Nothing should change. Output the data exactly.

# Material provided:
[Start of section]
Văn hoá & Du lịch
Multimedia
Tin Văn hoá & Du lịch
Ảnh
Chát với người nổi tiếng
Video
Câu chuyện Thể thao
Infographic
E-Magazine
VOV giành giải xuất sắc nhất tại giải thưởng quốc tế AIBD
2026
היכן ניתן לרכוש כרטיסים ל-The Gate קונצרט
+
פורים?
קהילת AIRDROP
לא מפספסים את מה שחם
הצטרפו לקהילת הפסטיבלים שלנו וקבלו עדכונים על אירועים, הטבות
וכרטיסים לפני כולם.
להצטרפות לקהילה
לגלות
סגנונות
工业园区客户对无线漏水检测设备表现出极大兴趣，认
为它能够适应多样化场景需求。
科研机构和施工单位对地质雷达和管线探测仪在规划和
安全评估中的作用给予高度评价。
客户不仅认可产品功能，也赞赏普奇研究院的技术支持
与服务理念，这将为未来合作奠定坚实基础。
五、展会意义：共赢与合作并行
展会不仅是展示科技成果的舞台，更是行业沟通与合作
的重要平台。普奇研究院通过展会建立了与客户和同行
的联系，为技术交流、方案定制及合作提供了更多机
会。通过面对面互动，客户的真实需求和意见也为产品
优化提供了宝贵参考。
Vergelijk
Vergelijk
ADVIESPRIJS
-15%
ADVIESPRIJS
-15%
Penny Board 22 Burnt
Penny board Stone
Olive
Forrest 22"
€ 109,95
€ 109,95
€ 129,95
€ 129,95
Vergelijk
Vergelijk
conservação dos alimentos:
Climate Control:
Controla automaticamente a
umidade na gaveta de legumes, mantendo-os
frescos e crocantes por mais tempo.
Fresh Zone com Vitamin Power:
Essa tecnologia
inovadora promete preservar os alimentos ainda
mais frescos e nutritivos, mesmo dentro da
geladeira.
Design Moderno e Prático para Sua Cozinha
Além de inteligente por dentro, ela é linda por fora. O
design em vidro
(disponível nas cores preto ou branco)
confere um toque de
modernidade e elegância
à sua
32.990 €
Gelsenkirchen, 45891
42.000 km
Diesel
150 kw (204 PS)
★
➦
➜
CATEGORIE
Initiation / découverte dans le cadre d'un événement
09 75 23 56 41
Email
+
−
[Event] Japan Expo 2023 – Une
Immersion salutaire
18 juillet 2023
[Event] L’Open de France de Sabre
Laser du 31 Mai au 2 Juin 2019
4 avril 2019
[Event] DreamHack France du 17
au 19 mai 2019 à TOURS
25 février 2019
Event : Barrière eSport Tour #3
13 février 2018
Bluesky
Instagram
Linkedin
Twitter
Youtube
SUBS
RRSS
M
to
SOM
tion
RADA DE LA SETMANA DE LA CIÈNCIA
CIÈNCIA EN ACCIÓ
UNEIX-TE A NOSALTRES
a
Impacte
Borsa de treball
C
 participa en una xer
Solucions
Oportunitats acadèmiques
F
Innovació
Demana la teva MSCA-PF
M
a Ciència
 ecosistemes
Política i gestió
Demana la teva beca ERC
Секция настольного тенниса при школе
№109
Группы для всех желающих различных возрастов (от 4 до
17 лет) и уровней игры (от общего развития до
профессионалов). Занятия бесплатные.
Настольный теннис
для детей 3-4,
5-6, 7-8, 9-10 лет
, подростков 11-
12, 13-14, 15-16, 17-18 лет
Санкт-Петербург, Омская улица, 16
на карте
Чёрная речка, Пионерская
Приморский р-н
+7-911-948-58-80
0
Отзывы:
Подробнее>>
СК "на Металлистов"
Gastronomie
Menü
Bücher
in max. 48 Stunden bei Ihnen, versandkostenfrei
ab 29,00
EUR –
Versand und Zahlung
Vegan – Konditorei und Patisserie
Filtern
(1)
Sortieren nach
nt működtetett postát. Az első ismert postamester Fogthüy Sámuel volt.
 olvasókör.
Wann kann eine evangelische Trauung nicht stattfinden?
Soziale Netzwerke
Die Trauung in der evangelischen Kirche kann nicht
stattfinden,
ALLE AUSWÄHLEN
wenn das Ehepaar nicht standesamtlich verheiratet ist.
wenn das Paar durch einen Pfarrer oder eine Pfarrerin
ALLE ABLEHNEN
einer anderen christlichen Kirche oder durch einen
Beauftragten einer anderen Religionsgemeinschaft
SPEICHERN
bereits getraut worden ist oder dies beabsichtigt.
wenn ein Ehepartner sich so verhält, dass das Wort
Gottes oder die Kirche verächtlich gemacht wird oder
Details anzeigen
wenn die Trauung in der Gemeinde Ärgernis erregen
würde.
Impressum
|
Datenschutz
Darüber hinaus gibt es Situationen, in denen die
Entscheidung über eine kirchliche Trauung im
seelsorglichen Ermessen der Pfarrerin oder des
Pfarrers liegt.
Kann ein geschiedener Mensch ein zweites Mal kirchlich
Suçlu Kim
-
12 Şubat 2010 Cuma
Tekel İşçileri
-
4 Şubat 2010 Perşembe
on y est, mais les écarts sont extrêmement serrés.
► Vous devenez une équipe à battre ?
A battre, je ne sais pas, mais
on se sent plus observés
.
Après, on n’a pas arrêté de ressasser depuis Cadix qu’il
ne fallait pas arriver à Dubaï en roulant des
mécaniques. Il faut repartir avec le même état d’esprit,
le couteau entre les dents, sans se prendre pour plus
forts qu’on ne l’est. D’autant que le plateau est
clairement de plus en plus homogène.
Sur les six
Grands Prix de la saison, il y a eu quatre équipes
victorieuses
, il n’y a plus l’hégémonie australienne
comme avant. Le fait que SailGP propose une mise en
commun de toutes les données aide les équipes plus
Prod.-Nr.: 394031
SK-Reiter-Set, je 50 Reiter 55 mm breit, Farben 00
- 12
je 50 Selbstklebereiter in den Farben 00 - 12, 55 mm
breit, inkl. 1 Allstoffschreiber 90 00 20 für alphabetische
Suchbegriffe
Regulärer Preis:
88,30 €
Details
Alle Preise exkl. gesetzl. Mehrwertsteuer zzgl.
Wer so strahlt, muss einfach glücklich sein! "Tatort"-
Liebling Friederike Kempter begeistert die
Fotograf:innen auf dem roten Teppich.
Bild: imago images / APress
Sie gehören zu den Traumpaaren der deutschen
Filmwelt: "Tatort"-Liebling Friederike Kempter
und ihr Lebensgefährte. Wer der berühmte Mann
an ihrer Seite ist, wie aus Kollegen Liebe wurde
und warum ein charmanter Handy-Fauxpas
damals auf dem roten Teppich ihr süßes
[End of section]
# Completed exercise:
Văn hoá & Du lịch
Multimedia
Tin Văn hoá & Du lịch
Ảnh
Chát với người nổi tiếng
Video
Câu chuyện Thể thao
Infographic
E-Magazine
VOV giành giải xuất sắc nhất tại giải thưởng quốc tế AIBD
2026
היכן ניתן לרכוש כרטיסים ל-The Gate קונצרט
+
פורים?
קהילת AIRDROP
לא מפספסים את מה שחם
הצטרפו לקהילת הפסטיבלים שלנו וקבלו עדכונים על אירועים, הטבות
וכרטיסים לפני כולם.
להצטרפות לקהילה
לגלות
סגנונות
工业园区客户对无线漏水检测设备表现出极大兴趣，认
为它能够适应多样化场景需求。
科研机构和施工单位对地质雷达和管线探测仪在规划和
安全评估中的作用给予高度评价。
客户不仅认可产品功能，也赞赏普奇研究院的技术支持
与服务理念，这将为未来合作奠定坚实基础。
五、展会意义：共赢与合作并行
展会不仅是展示科技成果的舞台，更是行业沟通与合作
的重要平台。普奇研究院通过展会建立了与客户和同行
的联系，为技术交流、方案定制及合作提供了更多机
会。通过面对面互动，客户的真实需求和意见也为产品
优化提供了宝贵参考。
Vergelijk
Vergelijk
ADVIESPRIJS
-15%
ADVIESPRIJS
-15%
Penny Board 22 Burnt
Penny board Stone
Olive
Forrest 22"
€ 109,95
€ 109,95
€ 129,95
€ 129,95
Vergelijk
Vergelijk
conservação dos alimentos:
Climate Control:
Controla automaticamente a
umidade na gaveta de legumes, mantendo-os
frescos e crocantes por mais tempo.
Fresh Zone com Vitamin Power:
Essa tecnologia
inovadora promete preservar os alimentos ainda
mais frescos e nutritivos, mesmo dentro da
geladeira.
Design Moderno e Prático para Sua Cozinha
Além de inteligente por dentro, ela é linda por fora. O
design em vidro
(disponível nas cores preto ou branco)
confere um toque de
modernidade e elegância
à sua
32.990 €
Gelsenkirchen, 45891
42.000 km
Diesel
150 kw (204 PS)
★
➦
➜
CATEGORIE
Initiation / découverte dans le cadre d'un événement
09 75 23 56 41
Email
+
−
[Event] Japan Expo 2023 – Une
Immersion salutaire
18 juillet 2023
[Event] L’Open de France de Sabre
Laser du 31 Mai au 2 Juin 2019
4 avril 2019
[Event] DreamHack France du 17
au 19 mai 2019 à TOURS
25 février 2019
Event : Barrière eSport Tour #3
13 février 2018
Bluesky
Instagram
Linkedin
Twitter
Youtube
SUBS
RRSS
M
to
SOM
tion
RADA DE LA SETMANA DE LA CIÈNCIA
CIÈNCIA EN ACCIÓ
UNEIX-TE A NOSALTRES
a
Impacte
Borsa de treball
C
 participa en una xer
Solucions
Oportunitats acadèmiques
F
Innovació
Demana la teva MSCA-PF
M
a Ciència
 ecosistemes
Política i gestió
Demana la teva beca ERC
Секция настольного тенниса при школе
№109
Группы для всех желающих различных возрастов (от 4 до
17 лет) и уровней игры (от общего развития до
профессионалов). Занятия бесплатные.
Настольный теннис
для детей 3-4,
5-6, 7-8, 9-10 лет
, подростков 11-
12, 13-14, 15-16, 17-18 лет
Санкт-Петербург, Омская улица, 16
на карте
Чёрная речка, Пионерская
Приморский р-н
+7-911-948-58-80
0
Отзывы:
Подробнее>>
СК "на Металлистов"
Gastronomie
Menü
Bücher
in max. 48 Stunden bei Ihnen, versandkostenfrei
ab 29,00
EUR –
Versand und Zahlung
Vegan – Konditorei und Patisserie
Filtern
(1)
Sortieren nach
nt működtetett postát. Az első ismert postamester Fogthüy Sámuel volt.
 olvasókör.
Wann kann eine evangelische Trauung nicht stattfinden?
Soziale Netzwerke
Die Trauung in der evangelischen Kirche kann nicht
stattfinden,
ALLE AUSWÄHLEN
wenn das Ehepaar nicht standesamtlich verheiratet ist.
wenn das Paar durch einen Pfarrer oder eine Pfarrerin
ALLE ABLEHNEN
einer anderen christlichen Kirche oder durch einen
Beauftragten einer anderen Religionsgemeinschaft
SPEICHERN
bereits getraut worden ist oder dies beabsichtigt.
wenn ein Ehepartner sich so verhält, dass das Wort
Gottes oder die Kirche verächtlich gemacht wird oder
Details anzeigen
wenn die Trauung in der Gemeinde Ärgernis erregen
würde.
Impressum
|
Datenschutz
Darüber hinaus gibt es Situationen, in denen die
Entscheidung über eine kirchliche Trauung im
seelsorglichen Ermessen der Pfarrerin oder des
Pfarrers liegt.
Kann ein geschiedener Mensch ein zweites Mal kirchlich
Suçlu Kim
-
12 Şubat 2010 Cuma
Tekel İşçileri
-
4 Şubat 2010 Perşembe
on y est, mais les écarts sont extrêmement serrés.
► Vous devenez une équipe à battre ?
A battre, je ne sais pas, mais
on se sent plus observés
.
Après, on n’a pas arrêté de ressasser depuis Cadix qu’il
ne fallait pas arriver à Dubaï en roulant des
mécaniques. Il faut repartir avec le même état d’esprit,
le couteau entre les dents, sans se prendre pour plus
forts qu’on ne l’est. D’autant que le plateau est
clairement de plus en plus homogène.
Sur les six
Grands Prix de la saison, il y a eu quatre équipes
victorieuses
, il n’y a plus l’hégémonie australienne
comme avant. Le fait que SailGP propose une mise en
commun de toutes les données aide les équipes plus
Prod.-Nr.: 394031
SK-Reiter-Set, je 50 Reiter 55 mm breit, Farben 00
- 12
je 50 Selbstklebereiter in den Farben 00 - 12, 55 mm
breit, inkl. 1 Allstoffschreiber 90 00 20 für alphabetische
Suchbegriffe
Regulärer Preis:
88,30 €
Details
Alle Preise exkl. gesetzl. Mehrwertsteuer zzgl.
Wer so strahlt, muss einfach glücklich sein! "Tatort"-
Liebling Friederike Kempter begeistert die
Fotograf:innen auf dem roten Teppich.
Bild: imago images / APress
Sie gehören zu den Traumpaaren der deutschen
Filmwelt: "Tatort"-Liebling Friederike Kempter
und ihr Lebensgefährte. Wer der berühmte Mann
an ihrer Seite ist, wie aus Kollegen Liebe wurde
und warum ein charmanter Handy-Fauxpas
damals auf dem roten Teppich ihr süßes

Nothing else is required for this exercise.